There are some 65 million people in Thailand who follow the Buddhist faith, making it the “most” Buddhist country in the world and many of them choose to wear amulets as they believe they have some sort of “mystical powers” Some are believed to offer protection from bad luck and ill health whilst others are said to give the wearer good luck whether in business, health or love.
They are made by monks who bless them and put special engravings on them to show their provenance and enhance their “powers” The belief in these powers is certainly very strong, the Thai army has issued protective amulets for their soldiers fighting militants in the south of the country and rare amulets or amulets with proven powers can fetch huge amounts of money, indeed the amulet industry is said to be worth some $300 million a year.
Whilst I am not a religious person I like to learn about beliefs such as this and am intrigued by the mysticism behind it. I have numerous “Hamsa” or “Hand of Fatima” and ”Evil Eye” charms from my time spent in Lebanon and travels through Syria, Morocco and Greece and of which I am very fond.
This was one of the reasons that one of the places I was most interested to visit in Bangkok was “Phra Kreuang” market or the “Amulet” market. I caught the Chao Praya express again; a single ticket from Sathorn (Central) Pier to Tha Chang (Pier 9) where the market is located is 40baht. The market itself is just a few minutes’ walk from the pier, around Ko Ratanakosin and several small soi off Th Maharat, near Wat Mahathat not far from the Grand Palace.
Hundreds of stalls line the streets selling all manner of different amulets and religious paraphernalia from as low as 20 baht or so and you can see people using gem magnifying glasses (which you can also purchase at the market should you not already have your own) to read the inscriptions on the amulets, inspecting them to check their worth and their “powers”
As it is illegal to sell the image of Buddha they speak instead of “renting” the amulet to get around this apparently minor detail!
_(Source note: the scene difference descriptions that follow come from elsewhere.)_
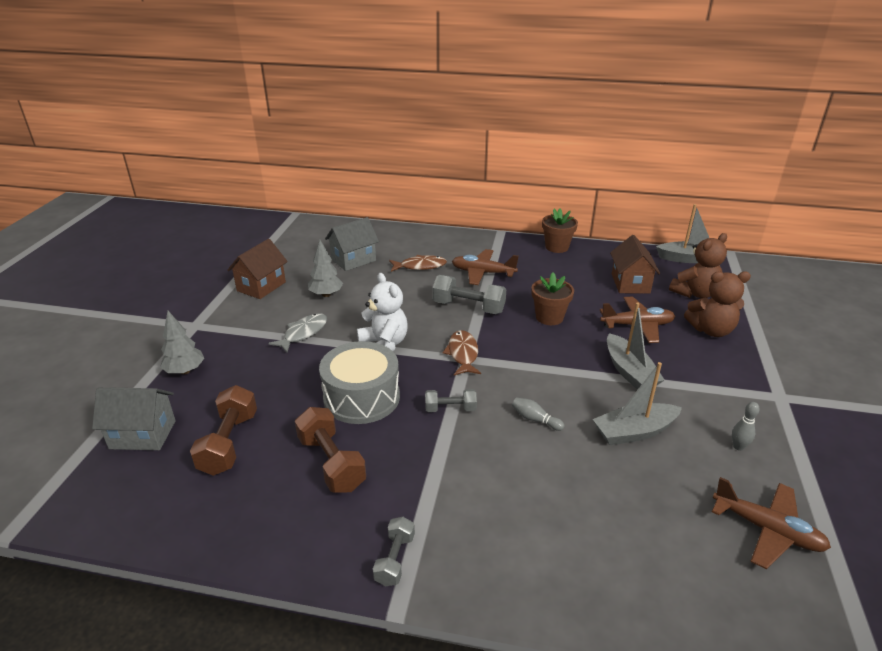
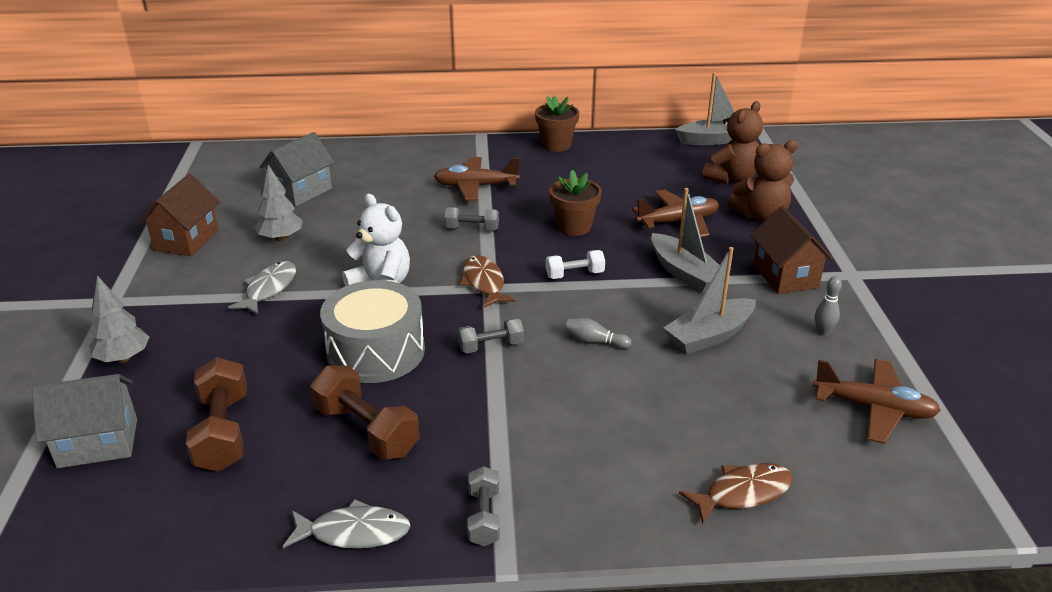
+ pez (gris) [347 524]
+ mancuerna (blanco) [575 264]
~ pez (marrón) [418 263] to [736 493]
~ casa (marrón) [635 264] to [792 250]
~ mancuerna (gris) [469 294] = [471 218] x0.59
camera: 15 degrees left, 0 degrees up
You will also see lots of protective cases for the amulets to keep them safe (I find the idea of a protective amulet needing protection a little amusing to be honest but what would I know!)
I spent a fair bit of time at one stall (I had seen several monks there on my way through the market who seemed to be inspecting the wares in great detail) and eventually picked out 3 of the amulets I most liked the look of as little souvenirs. “Rules” to remember with amulets include removing it when you have sex as well as keeping it off the floor and away from people’s feet as Thais believe the feet to be the lowliest and dirtiest part of your body.
Whether you are a believer or not, the amulet market is an interesting glimpse of Thai beliefs and culture and a fascinating place to visit, If you are going to the Grand Palace or just looking for something out of the ordinary I definitely recommend you take the time to visit it.